→ Your assignment: Reproduce the records word for word, leaving out any pictures they hold.

———

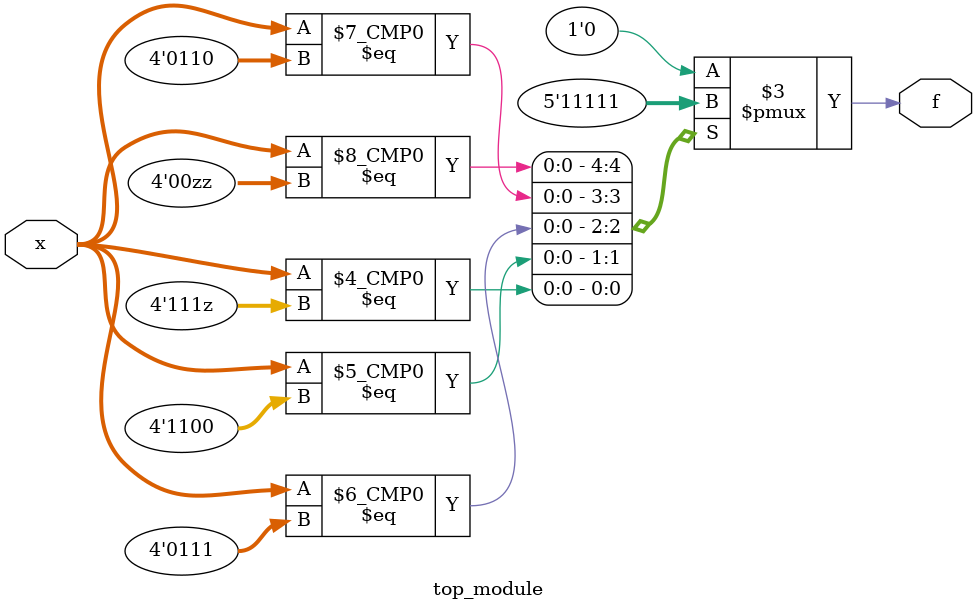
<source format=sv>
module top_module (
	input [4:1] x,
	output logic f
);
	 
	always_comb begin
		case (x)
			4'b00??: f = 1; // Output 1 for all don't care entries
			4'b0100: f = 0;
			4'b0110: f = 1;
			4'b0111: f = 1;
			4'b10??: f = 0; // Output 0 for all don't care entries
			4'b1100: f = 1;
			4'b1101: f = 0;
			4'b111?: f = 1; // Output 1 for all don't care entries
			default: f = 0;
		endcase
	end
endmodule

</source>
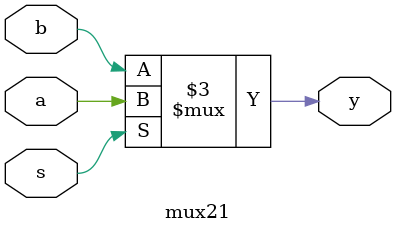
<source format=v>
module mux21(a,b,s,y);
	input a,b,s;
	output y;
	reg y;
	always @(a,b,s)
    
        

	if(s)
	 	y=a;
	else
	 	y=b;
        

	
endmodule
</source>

———

→ Task output:
<source format=sv>
module top_module (
	input [4:1] x,
	output logic f
);
	 
	always_comb begin
		case (x)
			4'b00??: f = 1; // Output 1 for all don't care entries
			4'b0100: f = 0;
			4'b0110: f = 1;
			4'b0111: f = 1;
			4'b10??: f = 0; // Output 0 for all don't care entries
			4'b1100: f = 1;
			4'b1101: f = 0;
			4'b111?: f = 1; // Output 1 for all don't care entries
			default: f = 0;
		endcase
	end
endmodule

</source>
<source format=v>
module mux21(a,b,s,y);
	input a,b,s;
	output y;
	reg y;
	always @(a,b,s)
    
        

	if(s)
	 	y=a;
	else
	 	y=b;
        

	
endmodule
</source>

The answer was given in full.